Im Kapitel „Beschreibung des klassifizierten Materials“ werden die bibliographischen Daten von William Shakespeares Hamlet, die Entstehungsgeschichte des Werks und die Spezifika der Stoffgattung „Drama“ und „Tragödie“ erläutert. Der Fokus liegt hier auf den Übersetzern und ihren individuellen Übersetzungsstrategien sowie auf dem Übersetzungsprozess selbst.

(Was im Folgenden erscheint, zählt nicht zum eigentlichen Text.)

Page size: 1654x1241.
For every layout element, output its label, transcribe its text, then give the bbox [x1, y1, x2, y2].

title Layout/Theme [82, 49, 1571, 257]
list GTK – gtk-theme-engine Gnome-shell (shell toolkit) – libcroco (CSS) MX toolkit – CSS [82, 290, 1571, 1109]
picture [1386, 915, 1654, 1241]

Es werden kulturspezifische und sprachenpaarspezifische Übersetzungsprobleme, wie z.B. Anredeformen, Namen, Anspielungen, Fremdwörter und die Übersetzung von Metaphern, Neologismen, poetischer Diktion, Reim und Metrum, Syntax, Typographie und Wortspielen, untersucht.
Schlüsselwörter
Die Arbeit beschäftigt sich mit dem Themenfeld der literarischen Übersetzung, insbesondere dem Vergleich zweier deutscher Übersetzungen von William Shakespeares Hamlet. Die Schlüsselwörter umfassen Übersetzungsstrategien, Übersetzungslösungen, Einflussgrößen, Modifikationen, Zieltext, Ausgangstext, Kulturspezifische Probleme, Sprachenpaarspezifische Probleme, Rezeption, Informationsgehalt, Rezipient.